#73) The best baseball game you’ve never heard of

We already know that Game 6 of the 2011 World Series was the greatest game of baseball ever played, but in this post – with a fresh new season of America’s Pastime about to get underway – we’ll look at a game played more than 50 years ago that, despite the winning team’s dramatic comeback, has been surprisingly overlooked in Greatest Game Ever Played discussions.

I speak of the second playoff game between the Los Angeles Dodgers and the Milwaukee Braves to decide the 1959 National League Pennant.  Until recently I wasn’t aware that there had even been a best-of-three playoff to decide the ’59 NL race, much less that the Dodgers won the second game and the pennant with a three-run ninth inning rally and another run in the twelfth.   I’m not the only baseball fan who’s been unaware of or has overlooked this game: in Bert Randolph Sugar’s “Baseball’s 50 Greatest Games”, the book to which I attribute more than any other my baseball history geekery, he passes this one over.  The game is also not mentioned on the Baseball Moments page of Major League Baseball’s official website.

Why has this game languished in obscurity?

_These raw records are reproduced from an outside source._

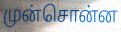
முன்சொன்ன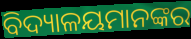
ବିଦ୍ୟାଳୟମାନଙ୍କର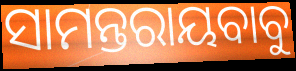
ସାମନ୍ତରାୟବାବୁ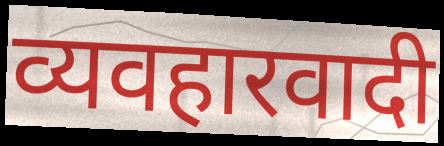
व्यवहारवादी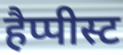
हैप्पीस्टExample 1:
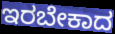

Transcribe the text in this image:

ಇರಬೇಕಾದ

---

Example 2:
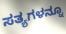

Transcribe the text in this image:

ಸತ್ಯಗಳನ್ನೂ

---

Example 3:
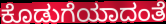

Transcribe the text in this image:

ಕೊಡುಗೆಯಾದಂತೆ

The biggest reason may be that it wasn’t a decisive game, unlike the playoff games the Dodgers lost to the Giants in 1951 and 1962, or the famous American League East one-game playoff in 1978.  The Dodgers had beaten the Braves in Milwaukee and were not in a must-win situation when they faced Lew Burdette in the L.A. Coliseum for the second game.  The Dodgers’ comeback in the bottom of the 9th lacked a dramatic home run; they scored three runs on four singles and a sacrifice fly, and their winning tally in the 12th was the result of a throwing error.

Another factor may have been timing.  The 1959 Dodgers were a team in transition, posting a rather forgettable 86-68 record.  They still had a few mainstays from their glory years in Brooklyn – Duke Snider, Gil Hodges and Carl Furillo to name a few – but PeeWee Reese, Roy Campanella and Jackie Robinson were gone and it would be a few years before Don Drysdale and Sandy Koufax would reach their primes, leading the team to two championships in the ’60s.

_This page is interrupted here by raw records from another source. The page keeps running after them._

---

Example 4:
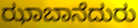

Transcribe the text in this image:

ಝಾಬಾನೆದುರು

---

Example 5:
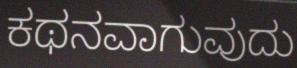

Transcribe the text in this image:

ಕಥನವಾಗುವುದುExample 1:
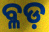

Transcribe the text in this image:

ବ୍ଳଡ଼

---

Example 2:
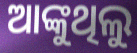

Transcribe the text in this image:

ଆଙ୍କୁଥିଲୁ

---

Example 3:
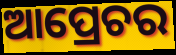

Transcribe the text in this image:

ଆପ୍ରେଚର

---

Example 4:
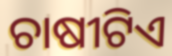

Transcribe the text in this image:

ଚାଷୀଟିଏ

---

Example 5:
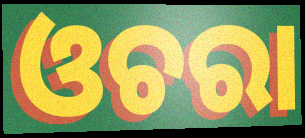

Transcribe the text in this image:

ଓଚରାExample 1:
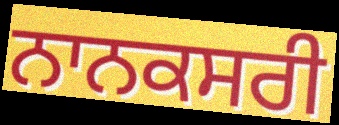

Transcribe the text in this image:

ਨਾਨਕਸਰੀ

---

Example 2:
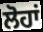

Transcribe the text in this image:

ਲੋਹਾਂ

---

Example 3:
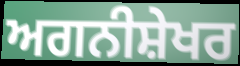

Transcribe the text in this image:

ਅਗਨੀਸ਼ੇਖਰ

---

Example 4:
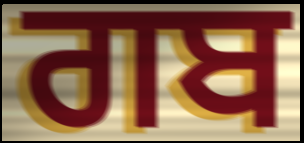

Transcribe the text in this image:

It’s possible too that the baseball world didn’t yet take the Los Angeles Dodgers fully seriously; perhaps the team was still dealing with the backlash from having moved to L.A. the year before.  While the franchise would go on to win a total of five titles in L.A. with Koufax, Drysdale, Steve Garvey, Kirk Gibson and Tommy Lasorda all becoming household names along the way, in 1959, baseball in So Cal might have felt like the proverbial round peg in a square hole.  The L.A. Memorial Coliseum, where the team played through the 1961 season, wasn’t meant for baseball, as evidenced by the awkward playing field dimensions.

Still, one would think that a game that so perfectly illustrates what everyone loves about baseball – the unpredictability, the lack of a clock – would be better known.  If anything, the Braves, then two-time defending NL champs and boasting the bats of Hank Aaron and Eddie Matthews and the arms of Warren Spahn (who won more games than any other lefty in baseball history) and 20-game winner Lew Burdette, should have given this game some cache.

Baseball fans can be guilty of selective memory.  Why did the Red Sox lose the 1986 World Series?  Because they blew two leads in Game 6, allowing the Mets to force extra innings, then after scoring two more gave up three runs in the bottom of the 10th.  They also blew a three run lead in Game 7. Bill Buckner.  When you Google search for George Brett, what comes up in the search bar?  Why, his .390 average in 1980 and his championship with the Royals in 1985, of course.  Just kidding; pine tar.  It’s ironic that in a sport that cherishes history perhaps more than any other, great moments remain overlooked.  Perhaps comparing this game to legendary contests such as the ’51 Giants/Dodgers playoff or Game 6 of the 1975 (or 1986 or 2011) World Series is a stretch, but there have been plenty of less dramatic games that have gotten more attention.

The Dodgers would go on to beat the “Go Go” White Sox in a six-game World Series.  The playoff proved to be the end of an era for the Braves, who would move to Atlanta in 1966.